Investment Philosophy
One of our goals in creating TriHelix is to bring a scientific lens to investment management while keeping things easy to understand and accessible. The investment world is overflowing with strategies and jargon—qualitative, quantitative, active, passive, hedged, leveraged—the list goes on. We do not believe in buzzwords, nor do we believe we are the smartest people in the room. What we do believe in is using the approach that has the most research to support it.
Modern Portfolio Theory
Modern Portfolio Theory is the brainchild of Harry Markowitz, going all the way back to 1952. Markowitz observed that investors care more about the overall risk of their portfolio than squeezing the highest possible return out of any single investment. This led to the creation of the Efficient Frontier, which maps out the return an investor should expect at various levels of risk.
The Efficient Frontier is like tailoring a treatment plan for a patient—balancing the benefits (returns) against the side effects (risk). No two patients need the same dosage, just as no two investors need the same allocation.
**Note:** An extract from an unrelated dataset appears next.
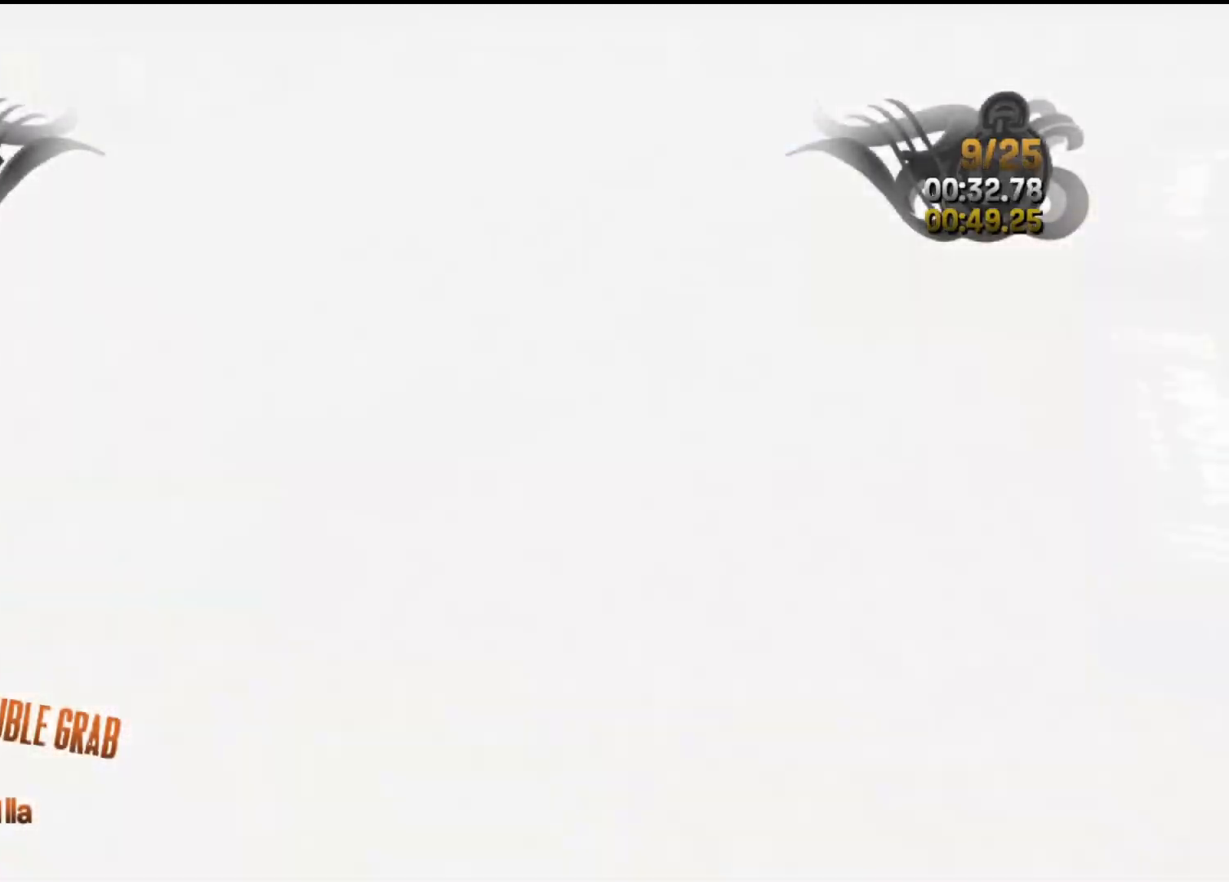
{"dt_ms": 500, "buttons": ["R2"], "left_stick": "left", "right_stick": "center", "events": [[433, "left_stick", "left"]]}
The Efficient Market Hypothesis
If we fast forward a decade or so, we meet one of our favorite people: Dr. Eugene Fama. While working toward his PhD, Fama developed the Efficient Market Hypothesis (EMH). His work showed that there is no cheat code to win at investing. Asset prices fully reflect all available public data, which means that attempting to pick stocks or time the market will not produce higher returns. The best way to invest, therefore, is to own a broad basket of stocks.
Stepping away from academia for a moment, Fama’s work led directly to the best tool we have at our fingertips: the index fund (and later the ETF). The first index fund was pioneered in the 1970s by John McQuown and colleagues, inspired by Fama’s research. A few years later, Jack Bogle took the idea mainstream, founding Vanguard and making index funds accessible to everyday investors.
The EMH is like peer-reviewed medical research—once the evidence is published, it’s available to everyone. There’s no secret “miracle cure” hiding out there, just like there’s no undiscovered trick for consistently beating the market.
The Three- and Five-Factor Models
The final piece of our academic trio also features Fama, this time alongside Kenneth French. Their Three-Factor Model took investing theory a step further. The original Capital Asset Pricing Model (CAPM) said an asset’s return was dictated solely by its sensitivity to overall market risk. In the early 1990s, Fama and French pored over decades of financial data and found something missing.
When they dug deeper, they discovered two more factors were needed to explain returns:
Size: Smaller companies tend to outperform larger ones.
Value: Companies trading at lower prices relative to fundamentals (so-called “value” stocks) tend to outperform their higher-priced “growth” counterparts.
In 2015, they expanded their model again, adding:
Profitability: Companies with higher profits tend to outperform less profitable peers.
Investment: Companies that reinvest conservatively tend to outperform those that aggressively expand.
The Five-Factor Model is like running a full lab panel instead of just a single blood test. CAPM was like checking blood pressure alone; Fama and French showed that we need more markers—size, value, profitability, and investment—to get a complete picture of portfolio health.
(More on this in our blog about our use of Dimensional Funds [LINK].)
What It Means for TriHelix & Our Clients
Phew, that was a lot! So what does it all mean for the way we manage client portfolios? How do the Efficient Market Hypothesis, the Efficient Frontier, and the Five-Factor Model actually guide us?
It means that our investment philosophy is intentionally pretty boring:
Modern Portfolio Theory reminds us that, no matter what our parents say, we don’t need to be the smartest people in the room. Instead of trying to outguess the market, we focus on evidence-based portfolios—keeping our fees lower than industry standards.
The Efficient Frontier helps us build portfolios appropriate for each client’s timeframe and return needs. This informs the exact asset allocation to ensure portfolios are well-diversified and tailored to client goals.
The Five-Factor Model helps us understand the best way to screen for assets with higher expected returns and to separate skill from exposure. This allows us to tilt portfolios toward factors that have historically offered premiums, without paying higher fees for active funds or stock picking.